We recently identified multiple Math1-dependent rhombic lip-derived populations in the medulla, including neurons near the pFRG/RTN, preBötC, and rVRG in the ventral respiratory column (VRC) (Rose et al., 2009). Unlike the paramotor lineages, these neurons did not co-express Phox2b (data not shown). To trace the projections of these neurons, we crossed hormone-inducible Math1Cre*PR/+ mice (Rose et al., 2009) to TaumGFP Cre-reporter mice (Hippenmeyer et al., 2005) in which myristylated GFP (mGFP) labels neuronal projections. We used the ROSAEYFP Cre-reporter allele to simultaneously visualize cell somas via EYFP expression. Since rhombic lip lineages express Math1 only briefly, induction of Math1Cre*PR on different embryonic days (by injection with the drug RU486) labels temporally-distinct Math1 populations with whichever Cre-reporter alleles are present.
Induction in Math1Cre*PR/+; ROSAEYFP/+; TaumGFP/+ mice at E10.5 and E12.5 produced distinct patterns of labeled projections and somas when analyzed at P0 (Figures 7B and 7C, corresponding to the model in Figure 7A). Within the VRC (depicted in Figure 7A′), induction at E10.5 labeled somas and projections in the preBötC and rVRG, but not in the adjacent lateral reticular nucleus (LRt) of the proprioceptive system (Figure 7B′). In contrast, induction at E12.5 labeled LRt somas and projections, but not the rVRG (Figure 7C′). A few parafacial cells were also labeled. Induction at E9.5 and E14.5 labeled very few projections within the VRC (data not shown). The E10.5-labeled neurons in the preBötC did not express NK1R or somatostatin, shown here on coronal sections (Figures 7D–7E′) corresponding to the boxed region in Figure 7A″. However, these cells did send processes near the NK1R- and somatostatin-expressing neurons (Figures 7D, inset and 7E″). These Math1-dependent neurons represent a previously undescribed preBötC population that may modulate the respiratory rhythmogenic neurons. In addition, analysis of nearby sections revealed processes from several additional Math1-dependent nuclei that could contribute to the E10.5-labeled projections within the VRC, including the parabrachial, dorsal column, spinal trigeminal, and medullary reticular nuclei (Figure S1).
Since the known preBötC rhythmogenic neurons are preserved in Math1-null mice, we examined their responses to neuromodulation and sought to determine whether specific modulators could re-establish a respiratory rhythm in Math1-null preparations. We again used diaphragmatic EMG in brainstem-spinal cord preparations (medulla-only, see Figure 1A). (Selective recordings and quantification are shown in Figure 8. See Table S1 for a complete list of neuromodulators tested, frequency, sample size, statistical analysis, and coefficient of variation).

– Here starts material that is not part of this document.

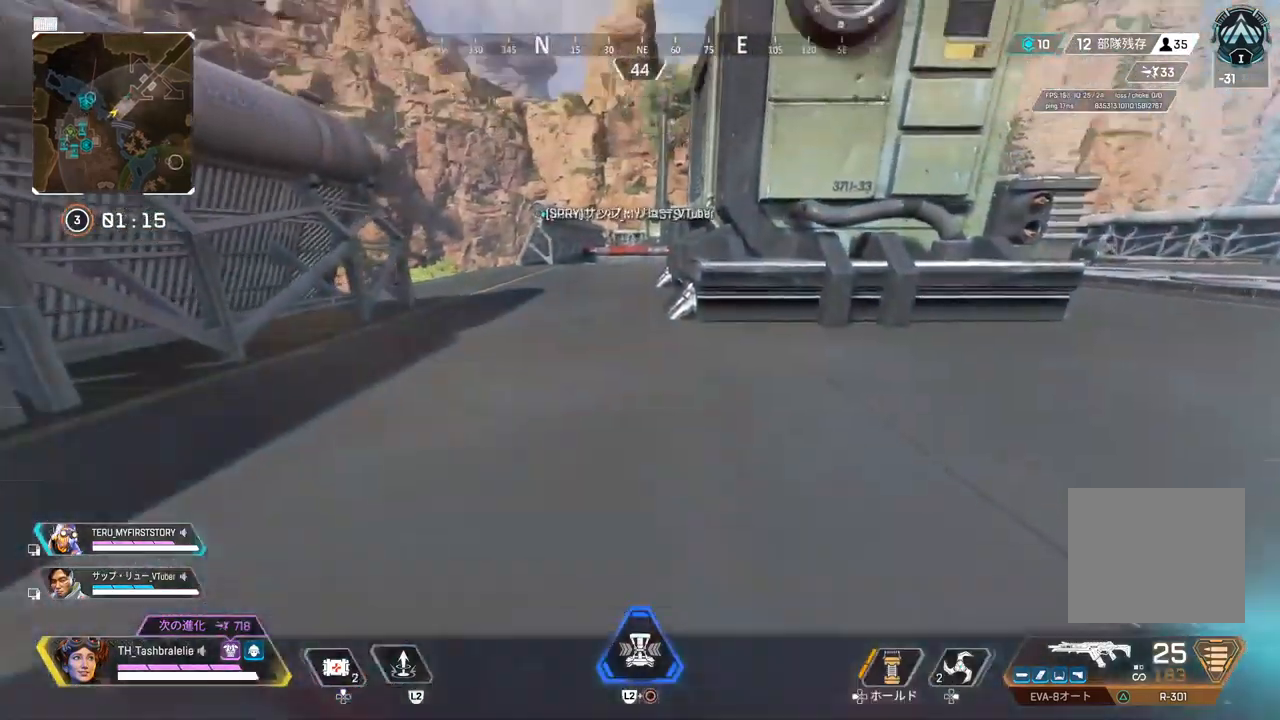
{"buttons": ["R2"], "left_stick": "right", "right_stick": "center", "events": [[67, "left_stick", "up"], [133, "right_stick", "left"], [300, "left_stick", "right"], [300, "right_stick", "center"]]}
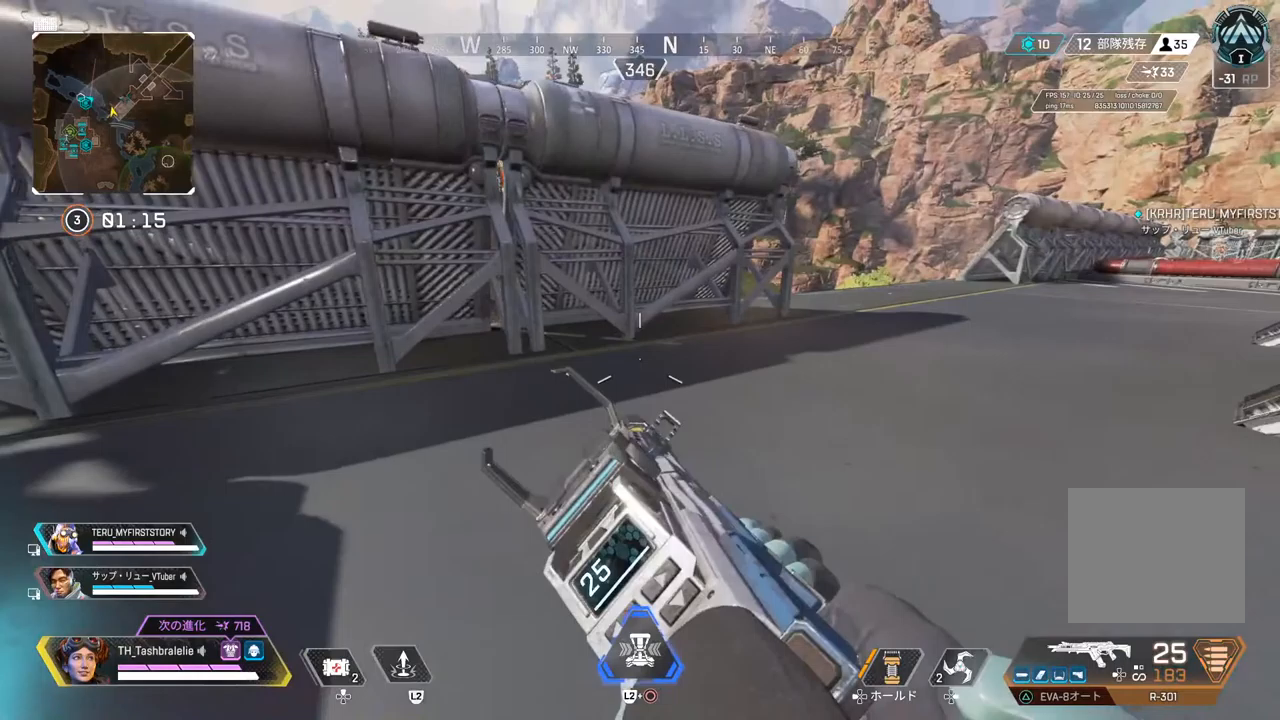
{"buttons": ["R2"], "left_stick": "up-left", "right_stick": "center", "events": [[117, "DPAD_UP", "down"], [183, "left_stick", "center"], [217, "DPAD_UP", "up"], [217, "right_stick", "left"], [267, "left_stick", "up-left"], [483, "right_stick", "center"]]}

Substance P rapidly increased the respiratory rhythm in Math1-null preparations, indicating the presence of functional NK1R rhythm-generating neurons, but did not restore the Math1-null rhythm to the WT frequency or pattern (Figure 8A; quantified in Figure 8E). Norepinephrine, another known respiratory rhythm modulator, equalized the WT and Math1-null rhythms to a slow, regular pace, as if superimposing a distinct rhythm on both preparations, potentially bypassing the Math1-null deficit (Figures 8B, 8E). Bicuculline and strychnine, which block the inhibitory effects of GABAA and glycine receptors, respectively, only modestly increased burst frequency in Math1-null preparations (Figure 8E).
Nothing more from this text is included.